## Data excerpts:

####################

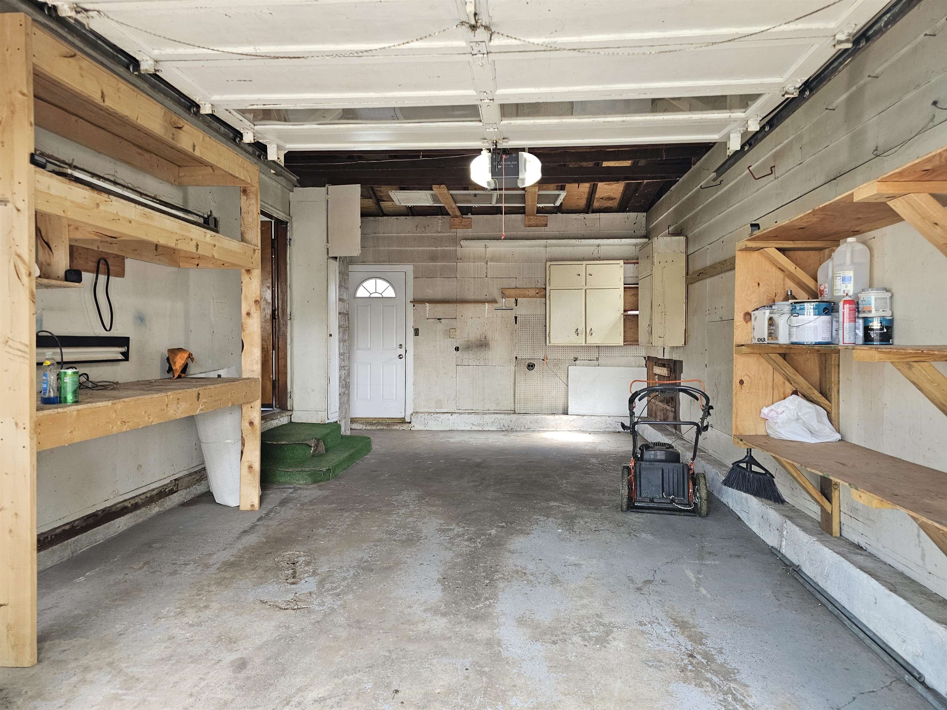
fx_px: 629
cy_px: 355
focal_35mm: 23
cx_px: 474
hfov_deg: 73.9
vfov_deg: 58.9
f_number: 1.7
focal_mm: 6.3
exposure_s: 1/120
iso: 250
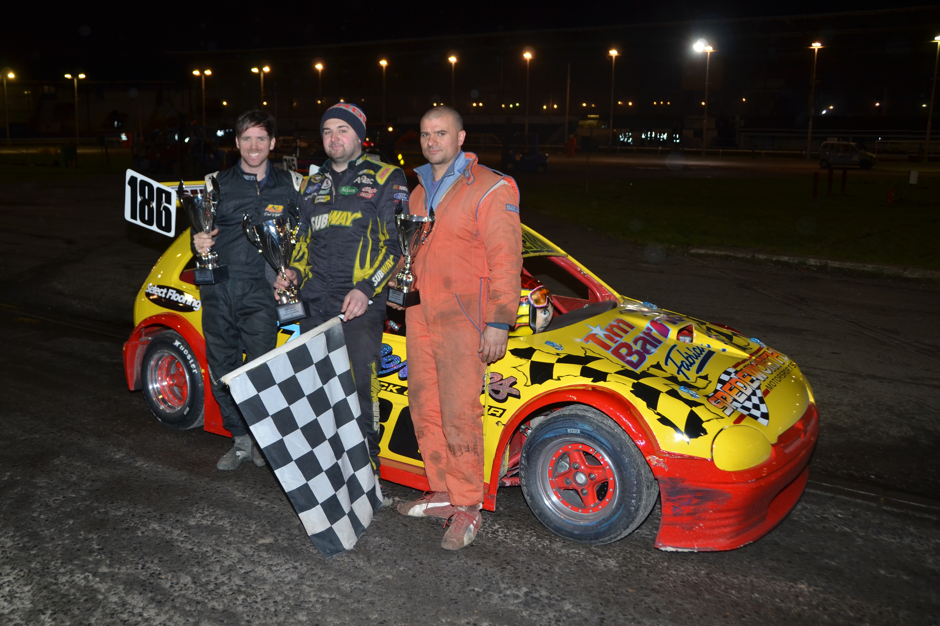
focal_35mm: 30
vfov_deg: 43.6
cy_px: 313
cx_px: 470
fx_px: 783
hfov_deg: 61.9
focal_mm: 20
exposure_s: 1/125
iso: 400
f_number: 3.5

####################

## Goal of the exercise:
In your copy, repeat the records above exactly and include no images.

## Solution for this exercise:
fx_px: 629
cy_px: 355
focal_35mm: 23
cx_px: 474
hfov_deg: 73.9
vfov_deg: 58.9
f_number: 1.7
focal_mm: 6.3
exposure_s: 1/120
iso: 250
focal_35mm: 30
vfov_deg: 43.6
cy_px: 313
cx_px: 470
fx_px: 783
hfov_deg: 61.9
focal_mm: 20
exposure_s: 1/125
iso: 400
f_number: 3.5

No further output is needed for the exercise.